- All files that match to a key prefix should be of the same data format type (csv, json, or Parquet).
- Related data of different formats should be put into different key prefix location, (for example:
- Amazon S3: /S3/YOUR-BUCKET.URI/csv-table1 and /S3/YOUR-BUCKET.URI/json-table-1
- Azure Blob storage and Azure Data Lake Storage Gen2: /AZ/YOUR-STORAGE-ACCOUNT.URI/csv-table1 and /az/YOUR-STORAGE-ACCOUNT.URI/json-table-1
- GCS: /gs/URI/YOUR-BUCKET/csv-table1 and /gs/URI/YOUR-BUCKET/json-table-1
- Files that are part of different logical tables should be located at different key prefix locations, for example:
- Amazon S3: /S3/YOUR-BUCKET.URI/emp-table and /S3/YOUR-BUCKET.URI/dept-table
- Azure Blob storage and Azure Data Lake Storage Gen2: /AZ/YOUR-STORAGE-ACCOUNT.URI/emp-table and /az/YOUR-STORAGE-ACCOUNT.URI/dept-table
- GCS: /gs/URI/YOUR-BUCKET/emp-table and /gs/URI/YOUR-BUCKET/dept-table
- As data files are added to a bucket, the specific formats of the files may change. For example, fields may be added to newer CSV data that was added to the same bucket, or field ordering may change. In these cases, the best practice is to include a header row in each CSV file to identify the fields (column titles), rather than to define a CSV schema for the foreign table, which limits all CSV files to using the same field pattern.

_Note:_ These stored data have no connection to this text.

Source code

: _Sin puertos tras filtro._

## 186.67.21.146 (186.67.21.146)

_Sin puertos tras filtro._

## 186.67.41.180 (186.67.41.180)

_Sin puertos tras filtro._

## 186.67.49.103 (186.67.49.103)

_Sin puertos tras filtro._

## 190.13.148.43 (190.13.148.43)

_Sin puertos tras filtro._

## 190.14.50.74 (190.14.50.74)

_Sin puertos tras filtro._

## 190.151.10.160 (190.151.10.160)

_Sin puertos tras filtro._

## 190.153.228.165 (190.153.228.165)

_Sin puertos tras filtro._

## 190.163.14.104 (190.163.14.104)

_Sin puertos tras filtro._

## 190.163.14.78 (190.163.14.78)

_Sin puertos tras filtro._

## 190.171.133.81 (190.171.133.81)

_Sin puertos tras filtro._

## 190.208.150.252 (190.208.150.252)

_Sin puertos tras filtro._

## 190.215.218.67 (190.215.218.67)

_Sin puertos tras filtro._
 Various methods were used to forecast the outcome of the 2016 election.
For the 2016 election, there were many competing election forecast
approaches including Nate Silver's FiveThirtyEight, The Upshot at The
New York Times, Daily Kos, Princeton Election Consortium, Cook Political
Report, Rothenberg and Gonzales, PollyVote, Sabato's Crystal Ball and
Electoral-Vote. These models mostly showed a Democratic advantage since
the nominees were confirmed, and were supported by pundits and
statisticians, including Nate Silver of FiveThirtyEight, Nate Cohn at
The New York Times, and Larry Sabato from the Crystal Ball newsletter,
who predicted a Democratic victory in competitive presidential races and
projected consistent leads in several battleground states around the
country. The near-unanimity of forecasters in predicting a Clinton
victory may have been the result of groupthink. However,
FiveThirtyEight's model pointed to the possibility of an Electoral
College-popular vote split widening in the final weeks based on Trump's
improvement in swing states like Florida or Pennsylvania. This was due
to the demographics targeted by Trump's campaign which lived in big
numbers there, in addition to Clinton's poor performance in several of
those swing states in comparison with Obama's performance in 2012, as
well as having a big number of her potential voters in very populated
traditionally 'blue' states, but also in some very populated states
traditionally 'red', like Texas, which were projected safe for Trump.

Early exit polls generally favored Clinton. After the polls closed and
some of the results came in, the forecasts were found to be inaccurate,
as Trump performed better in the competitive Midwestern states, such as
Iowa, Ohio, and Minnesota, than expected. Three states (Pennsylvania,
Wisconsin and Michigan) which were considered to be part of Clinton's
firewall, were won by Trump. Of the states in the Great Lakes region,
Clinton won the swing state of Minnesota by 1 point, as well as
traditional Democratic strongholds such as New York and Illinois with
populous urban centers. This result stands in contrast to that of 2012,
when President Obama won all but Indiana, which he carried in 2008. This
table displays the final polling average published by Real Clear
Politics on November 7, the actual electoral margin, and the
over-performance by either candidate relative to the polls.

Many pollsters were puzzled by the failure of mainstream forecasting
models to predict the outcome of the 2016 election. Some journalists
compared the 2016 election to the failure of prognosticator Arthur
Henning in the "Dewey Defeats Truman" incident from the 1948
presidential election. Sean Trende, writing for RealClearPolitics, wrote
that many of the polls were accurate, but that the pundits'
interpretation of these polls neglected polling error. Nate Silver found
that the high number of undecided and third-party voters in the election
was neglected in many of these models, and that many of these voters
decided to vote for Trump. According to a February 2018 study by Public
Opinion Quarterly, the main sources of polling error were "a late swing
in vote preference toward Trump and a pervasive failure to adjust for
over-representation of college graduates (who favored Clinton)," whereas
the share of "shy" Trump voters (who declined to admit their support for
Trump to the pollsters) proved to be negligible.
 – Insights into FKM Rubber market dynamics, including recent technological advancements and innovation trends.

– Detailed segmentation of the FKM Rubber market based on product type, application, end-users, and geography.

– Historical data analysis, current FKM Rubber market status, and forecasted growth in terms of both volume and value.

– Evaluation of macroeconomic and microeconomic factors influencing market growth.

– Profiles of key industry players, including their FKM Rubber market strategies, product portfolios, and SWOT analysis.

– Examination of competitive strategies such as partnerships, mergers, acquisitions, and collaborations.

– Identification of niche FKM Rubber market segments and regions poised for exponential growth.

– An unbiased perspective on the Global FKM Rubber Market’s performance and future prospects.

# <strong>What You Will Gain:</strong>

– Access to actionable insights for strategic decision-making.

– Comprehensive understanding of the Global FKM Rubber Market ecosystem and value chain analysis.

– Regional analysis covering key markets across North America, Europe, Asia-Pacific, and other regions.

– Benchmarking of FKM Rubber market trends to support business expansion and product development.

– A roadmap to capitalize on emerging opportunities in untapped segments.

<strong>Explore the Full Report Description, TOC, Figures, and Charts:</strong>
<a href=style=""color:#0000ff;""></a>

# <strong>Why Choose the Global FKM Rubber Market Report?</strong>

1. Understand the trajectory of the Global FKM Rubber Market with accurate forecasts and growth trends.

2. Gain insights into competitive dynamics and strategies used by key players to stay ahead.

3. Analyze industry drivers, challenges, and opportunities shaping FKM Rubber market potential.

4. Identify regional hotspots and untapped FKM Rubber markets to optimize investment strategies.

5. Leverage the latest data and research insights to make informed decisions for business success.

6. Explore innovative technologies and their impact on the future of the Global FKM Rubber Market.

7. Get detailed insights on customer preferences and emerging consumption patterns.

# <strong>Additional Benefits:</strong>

- If the CSV files have different fields of data, but do not have individual file headers, you should group the files with the same fields into different key prefix locations.
- If you define a schema for the CSV data in a foreign table, ensure that all files at the location have the same fields. If files in the bucket have different fields, organize the files in the bucket into different key prefix locations before accessing the external data.
- If different kinds of data are included at a single key prefix location, querying that data will be inefficient. For example if you mix department and employee data in a single key prefix location, a query looking for a particular employee would require Vantage to read all the files at that location, including files that contained only department data.
Best practice is to group files containing the same kind of data into a single external storage key prefix location, and use that key prefix location to create a single foreign table, or in a single READ_NOS query. This applies to all kinds of external data, JSON, CSV, and Parquet. (Parquet format external data can only be read by creating a foreign table, not by a direct READ_NOS query.)
The same logic applies to mixing CSV files that have different headers. A key prefix location may include several of these CSV files, but querying the data would be inefficient due to the disparate field patterns.
For the same reason, do not mix CSV or Parquet files that have different schemas at the same key prefix locations. In these cases, querying the data is not only inefficient, but it also results in many warnings indicating skipped records and files.